Something was mentioned about Saint George and the Matacão. Whatever that means? [Embarrassed]
I did some research and found the story of Saint George Slaying the dragon. But no stories of how he is the "Patron Saint of Portugal"!
Or any relationship to the Matacão.
edit:spelling

Griffin

[ May 24, 2005, 01:07 AM: Message edited by: Griffin ]
 
Posted by Dan_raven (Member # 3383) on :
 
St. George was apparently a basic template for Chilvaric knights in the middle ages, so my guess is that a Chilvary inspired king of Portugal made him their knightly saint.

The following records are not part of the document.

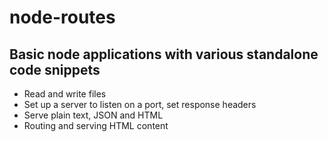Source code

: # node-routes

## Basic node applications with various standalone code snippets

- Read and write files
- Set up a server to listen on a port, set response headers
- Serve plain text, JSON and HTML
- Routing and serving HTML content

PS. He is one of 6 or 7 Saints of Portugal.

He is also the Saint of others places, including Moscow. Between Moscow and Portugal, he has the entire continent surrounded.
 
Posted by Bob_Scopatz (Member # 1227) on :
 
Oddly enough, St. George is the patron saint of the Catholic Church in the little hillside village of San Roberto in Calabria (toe of the boot in Italy). I'm not sure how this came to be, but my family is from there, so when I visited I was shown the odd little statue of St. George slaying the dragon that sits in the vestibule of the church.
 
Posted by Dragon (Member # 3670) on :
 
I think the origional St. George was actually from Turkey or Armenia and his story spread through the Christian world from there.
 
Posted by KarlEd (Member # 571) on :
 
Actually, between Moscow and Portugal, he's only got the continent flanked. He'd need at least one or two more positions to count as having it "surrounded" [Wink]

/pedantic intrusion
 
Posted by KarlEd (Member # 571) on :
 
<---likes the irony of learning facts about St. George from the Dragon himself. [Big Grin]
 
Posted by Scott R (Member # 567) on :
 
St. George is the patron saint of England as well.

quote:

St George is still venerated in a large number of places, by followers of particular occupations and sufferers from certain diseases. George is the patron saint of Aragon, Catalonia, Georgia, Lithuania, Palestine, Portugal, Germany and Greece; and of Moscow, Istanbul, Genoa and Venice (second to St Mark). He is patron of soldiers, cavalry and chivalry; of farmers and field workers, Boy Scouts and butchers; of horses, riders and saddlers; and of sufferers from leprosy, plague and syphilis. He is particularly the patron saint of archers, which gives special point to these famous lines from Shakespeare's Henry V, Act 3, Scene 1, l. 31:

'I see you stand like greyhounds in the slips,
Straining upon the start. The game's afoot:
Follow your spirit; and, upon this charge
Cry God for Harry, England and St George!'.

Indirectly, the spirit of George the soldier saint played a part in modern English history when Sir Laurence Olivier's film of Henry V was issued in 1944 as an encouragement to our armies fighting for the liberation of France.